- **Passage to read**
'''

Tuesday, April 21, 2009

Packing a Forty-eight Hour Life into a Twenty-four Hour Day

It's impossible, you know. Which is why you haven't heard much from me lately. And though writing is one of my essential priorities, one of the things that makes me soar and sing, my hopelessly disorganized brain combined with a twenty-seven-ton to-do list has kept me from it.

Sometimes I wax metaphysical on the thorn in my intellectual side that is daily life: how does one fruitfully combine the mundane with the lofty? The world of men with the world of ideas? Dishes and diapers with novels and the Big Bang? The easy answer: double the hours in a day and learn to live on no sleep. Unfortunately, the easy answer requires fundamentally different universal laws. Which is not so easy.

'''

- **Supplied material**
'''

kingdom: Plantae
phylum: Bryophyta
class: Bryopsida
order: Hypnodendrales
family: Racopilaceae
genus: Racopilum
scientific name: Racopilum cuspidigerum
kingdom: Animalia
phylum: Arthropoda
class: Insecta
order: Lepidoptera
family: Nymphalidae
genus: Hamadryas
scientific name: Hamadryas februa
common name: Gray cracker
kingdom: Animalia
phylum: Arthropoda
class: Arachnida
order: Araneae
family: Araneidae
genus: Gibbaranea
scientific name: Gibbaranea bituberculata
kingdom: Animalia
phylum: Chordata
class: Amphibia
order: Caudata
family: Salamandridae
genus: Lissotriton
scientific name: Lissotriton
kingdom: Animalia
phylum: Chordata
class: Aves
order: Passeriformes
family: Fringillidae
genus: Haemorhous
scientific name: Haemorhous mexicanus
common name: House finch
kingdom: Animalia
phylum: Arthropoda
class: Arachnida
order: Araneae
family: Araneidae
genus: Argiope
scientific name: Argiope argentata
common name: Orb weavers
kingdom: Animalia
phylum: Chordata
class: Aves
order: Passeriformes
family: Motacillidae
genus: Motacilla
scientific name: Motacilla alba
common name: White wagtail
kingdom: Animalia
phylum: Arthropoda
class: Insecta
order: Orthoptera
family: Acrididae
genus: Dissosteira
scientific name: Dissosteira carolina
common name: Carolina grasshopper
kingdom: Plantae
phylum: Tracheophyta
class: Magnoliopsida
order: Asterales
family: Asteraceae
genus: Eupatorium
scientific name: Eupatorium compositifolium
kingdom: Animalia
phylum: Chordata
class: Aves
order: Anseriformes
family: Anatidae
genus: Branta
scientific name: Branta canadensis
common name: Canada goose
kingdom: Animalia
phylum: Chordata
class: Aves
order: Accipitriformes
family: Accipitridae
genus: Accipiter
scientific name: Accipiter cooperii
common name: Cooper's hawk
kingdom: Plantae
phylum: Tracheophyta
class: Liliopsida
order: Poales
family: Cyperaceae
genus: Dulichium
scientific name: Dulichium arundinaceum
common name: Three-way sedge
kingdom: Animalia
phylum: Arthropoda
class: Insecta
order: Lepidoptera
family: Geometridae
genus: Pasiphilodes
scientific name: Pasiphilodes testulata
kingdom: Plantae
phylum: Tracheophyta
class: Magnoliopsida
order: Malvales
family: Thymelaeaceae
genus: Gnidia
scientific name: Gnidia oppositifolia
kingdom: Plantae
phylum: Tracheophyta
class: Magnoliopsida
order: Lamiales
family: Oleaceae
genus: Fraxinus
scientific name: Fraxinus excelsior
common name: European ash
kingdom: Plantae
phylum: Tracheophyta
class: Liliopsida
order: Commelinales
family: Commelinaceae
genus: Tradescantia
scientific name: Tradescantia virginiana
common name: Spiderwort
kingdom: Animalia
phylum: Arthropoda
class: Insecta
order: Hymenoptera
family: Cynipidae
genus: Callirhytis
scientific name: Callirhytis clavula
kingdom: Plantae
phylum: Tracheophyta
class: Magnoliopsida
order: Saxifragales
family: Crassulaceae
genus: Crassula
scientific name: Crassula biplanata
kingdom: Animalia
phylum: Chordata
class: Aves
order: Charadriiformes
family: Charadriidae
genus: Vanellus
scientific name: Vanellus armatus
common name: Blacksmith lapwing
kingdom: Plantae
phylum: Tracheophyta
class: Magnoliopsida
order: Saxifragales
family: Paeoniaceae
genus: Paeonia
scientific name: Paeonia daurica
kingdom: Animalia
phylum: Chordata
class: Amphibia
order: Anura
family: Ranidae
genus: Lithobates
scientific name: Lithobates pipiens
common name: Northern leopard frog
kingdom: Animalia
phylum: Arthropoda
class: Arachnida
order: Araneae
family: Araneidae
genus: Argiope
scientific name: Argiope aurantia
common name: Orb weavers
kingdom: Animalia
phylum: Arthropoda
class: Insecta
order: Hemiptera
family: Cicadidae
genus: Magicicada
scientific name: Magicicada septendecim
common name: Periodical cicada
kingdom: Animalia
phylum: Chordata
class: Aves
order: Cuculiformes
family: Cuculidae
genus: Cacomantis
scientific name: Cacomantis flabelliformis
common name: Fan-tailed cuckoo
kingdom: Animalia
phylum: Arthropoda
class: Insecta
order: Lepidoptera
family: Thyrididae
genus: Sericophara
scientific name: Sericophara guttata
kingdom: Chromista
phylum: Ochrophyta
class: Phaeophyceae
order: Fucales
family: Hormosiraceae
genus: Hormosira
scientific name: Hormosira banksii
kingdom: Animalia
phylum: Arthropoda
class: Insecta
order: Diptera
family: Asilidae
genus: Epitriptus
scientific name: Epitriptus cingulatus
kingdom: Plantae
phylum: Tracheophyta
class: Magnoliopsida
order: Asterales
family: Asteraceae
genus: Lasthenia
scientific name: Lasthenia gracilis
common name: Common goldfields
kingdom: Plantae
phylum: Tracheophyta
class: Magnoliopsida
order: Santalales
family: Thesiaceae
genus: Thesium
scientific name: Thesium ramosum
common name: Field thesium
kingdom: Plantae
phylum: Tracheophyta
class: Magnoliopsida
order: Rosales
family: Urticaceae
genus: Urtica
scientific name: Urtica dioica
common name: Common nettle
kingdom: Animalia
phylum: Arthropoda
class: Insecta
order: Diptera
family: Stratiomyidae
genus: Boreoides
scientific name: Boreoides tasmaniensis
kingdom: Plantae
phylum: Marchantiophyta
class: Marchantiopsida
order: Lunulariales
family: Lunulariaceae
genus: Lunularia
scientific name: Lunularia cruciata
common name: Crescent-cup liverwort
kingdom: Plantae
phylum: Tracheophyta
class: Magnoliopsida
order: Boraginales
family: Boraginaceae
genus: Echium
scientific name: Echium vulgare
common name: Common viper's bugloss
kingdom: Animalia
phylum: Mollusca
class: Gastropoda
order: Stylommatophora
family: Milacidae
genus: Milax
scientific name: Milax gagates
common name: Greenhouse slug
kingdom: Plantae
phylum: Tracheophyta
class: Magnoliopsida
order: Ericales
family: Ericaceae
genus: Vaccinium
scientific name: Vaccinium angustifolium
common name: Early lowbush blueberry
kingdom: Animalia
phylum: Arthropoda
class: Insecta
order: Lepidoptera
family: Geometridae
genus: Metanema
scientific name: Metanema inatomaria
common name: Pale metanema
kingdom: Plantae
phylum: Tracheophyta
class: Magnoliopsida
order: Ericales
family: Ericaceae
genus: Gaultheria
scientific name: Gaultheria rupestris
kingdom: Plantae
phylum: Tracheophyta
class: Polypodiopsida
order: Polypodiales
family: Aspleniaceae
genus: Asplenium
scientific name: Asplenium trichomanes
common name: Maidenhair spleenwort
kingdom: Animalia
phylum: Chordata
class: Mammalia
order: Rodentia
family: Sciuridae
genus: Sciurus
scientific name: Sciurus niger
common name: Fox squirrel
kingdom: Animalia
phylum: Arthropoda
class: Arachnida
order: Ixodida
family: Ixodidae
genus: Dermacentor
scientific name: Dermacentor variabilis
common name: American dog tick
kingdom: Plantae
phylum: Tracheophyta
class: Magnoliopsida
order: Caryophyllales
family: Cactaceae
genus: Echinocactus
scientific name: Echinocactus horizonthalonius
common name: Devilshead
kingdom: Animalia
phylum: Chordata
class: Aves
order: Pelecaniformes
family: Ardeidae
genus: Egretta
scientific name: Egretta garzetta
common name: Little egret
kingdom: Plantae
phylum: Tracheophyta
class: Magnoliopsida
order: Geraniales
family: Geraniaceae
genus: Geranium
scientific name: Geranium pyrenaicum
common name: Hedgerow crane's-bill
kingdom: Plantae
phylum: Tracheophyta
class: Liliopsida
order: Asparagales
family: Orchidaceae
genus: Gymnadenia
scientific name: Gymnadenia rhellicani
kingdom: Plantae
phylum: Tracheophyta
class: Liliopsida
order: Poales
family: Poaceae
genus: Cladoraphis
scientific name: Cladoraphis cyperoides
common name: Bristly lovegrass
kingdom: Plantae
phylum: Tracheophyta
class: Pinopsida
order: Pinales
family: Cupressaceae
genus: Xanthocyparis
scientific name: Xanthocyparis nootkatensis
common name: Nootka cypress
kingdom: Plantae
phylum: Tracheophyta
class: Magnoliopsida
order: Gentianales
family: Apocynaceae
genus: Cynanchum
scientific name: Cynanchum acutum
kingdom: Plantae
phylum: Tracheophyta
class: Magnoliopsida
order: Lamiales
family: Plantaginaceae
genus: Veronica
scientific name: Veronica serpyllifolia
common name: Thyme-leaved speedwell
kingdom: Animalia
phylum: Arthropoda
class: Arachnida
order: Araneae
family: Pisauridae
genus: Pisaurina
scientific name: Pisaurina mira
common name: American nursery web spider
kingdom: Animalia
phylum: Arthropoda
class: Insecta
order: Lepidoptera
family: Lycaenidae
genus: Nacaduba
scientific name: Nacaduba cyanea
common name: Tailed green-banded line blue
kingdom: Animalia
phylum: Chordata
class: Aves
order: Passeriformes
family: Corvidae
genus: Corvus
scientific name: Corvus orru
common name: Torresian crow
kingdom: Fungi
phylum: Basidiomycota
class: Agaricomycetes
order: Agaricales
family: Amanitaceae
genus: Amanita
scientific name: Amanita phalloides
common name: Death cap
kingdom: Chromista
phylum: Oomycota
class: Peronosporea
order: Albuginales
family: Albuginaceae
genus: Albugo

'''

- **Work instructions**
• 1. Please answer these questions about the blog post:
(a) What date appears on the blog post?
(b) How many tons does the writer say the to-do list weighs?
(c) What does the writer call the easy answer?
• 2. Rewrite the blog post from "Packing a Forty-eight" up to and including "not so easy.", replacing "easy answer" with "simple answer".
The rows above come from a separate source.

- **Exercise responses**
• 1.
(a) Tuesday, April 21, 2009
(b) Twenty-seven tons
(c) Double the hours in a day and learn to live on no sleep.

• 2.
Packing a Forty-eight Hour Life into a Twenty-four Hour Day

It's impossible, you know. Which is why you haven't heard much from me lately. And though writing is one of my essential priorities, one of the things that makes me soar and sing, my hopelessly disorganized brain combined with a twenty-seven-ton to-do list has kept me from it.

Sometimes I wax metaphysical on the thorn in my intellectual side that is daily life: how does one fruitfully combine the mundane with the lofty? The world of men with the world of ideas? Dishes and diapers with novels and the Big Bang? The simple answer: double the hours in a day and learn to live on no sleep. Unfortunately, the simple answer requires fundamentally different universal laws. Which is not so easy.